Tureman also competed at the NFR as a team roping heeler (1959-61, ’72) and as a team roping header (1965), but roughstock was where his rodeo roots were laid long before the NFR existed.

Tureman was a tough, fun-loving cowboy with a heart as big as the great outdoors and talent to match. His life revolved around rodeo and ranching – and he was a top hand at both.

He was also the 1948 world champion bareback rider and was inducted into the ProRodeo Hall of Fame with the inaugural class in 1979. That was after Tureman served rodeo in several other important roles.

Born Nov. 4, 1918, in Wenatschee, Wash., Tureman grew up in Prairie City, Ore., where he developed a love for riding and breaking horses. His rodeo career began in 1941, when he won amateur saddle bronc riding events at Cheyenne (Wyo.) Frontier Days and the Pendleton (Ore.) Round-Up. Tureman joined the Cowboys’ Turtle Association in 1942 but was away from rodeo for nearly three years when he was drafted into the Army.

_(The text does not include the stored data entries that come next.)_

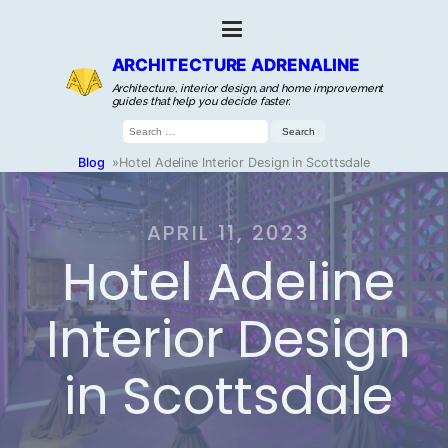
ARCHITECTURE ADRENALINE
Architecture, interior design, and home improvement
guides that help you decide faster.
Search
for:
Blog
»
Hotel Adeline Interior Design in Scottsdale
APRIL 11, 2023
Hotel Adeline
Interior Design
in Scottsdale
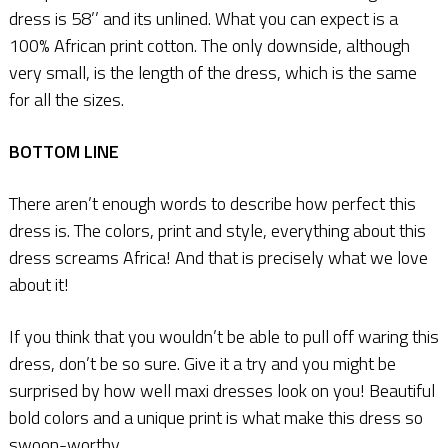
dress is 58’’ and its unlined. What you can expect is a
100% African print cotton. The only downside, although
very small, is the length of the dress, which is the same
for all the sizes.
BOTTOM LINE
There aren’t enough words to describe how perfect this
dress is. The colors, print and style, everything about this
dress screams Africa! And that is precisely what we love
about it!
If you think that you wouldn’t be able to pull off waring this
dress, don’t be so sure. Give it a try and you might be
surprised by how well maxi dresses look on you! Beautiful
bold colors and a unique print is what make this dress so
swoon-worthy.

He returned home in 1945 and ranked fourth in the world in bareback riding in 1946 and ’47 before winning the title in ’48 and ranking in the Top 5 for the next five years.

His traveling partner for several years was Buster Ivory. The two men always cut a percentage of their winnings with the other. In 1948, Ivory broke his neck at the Salinas (Calif.) Rodeo but Tureman still gave a percentage of his winnings that year to Ivory.

“In the early years of Sonny’s career, he worked bareback, saddle bronc, bull riding, calf roping and steer wrestling,” Ivory once said in ProRodeo Sports News. “But he (Tureman) didn’t really like any event but bareback. And if he had applied himself, he would have been the greatest all-around cowboy of all time.”

Tureman and Arlo Curtis were in a car accident in 1954, which left Tureman with a partially immobilized hip. He worked as a pick-up man with Christensen Brothers Rodeo Company before judging that first NFR in 1959.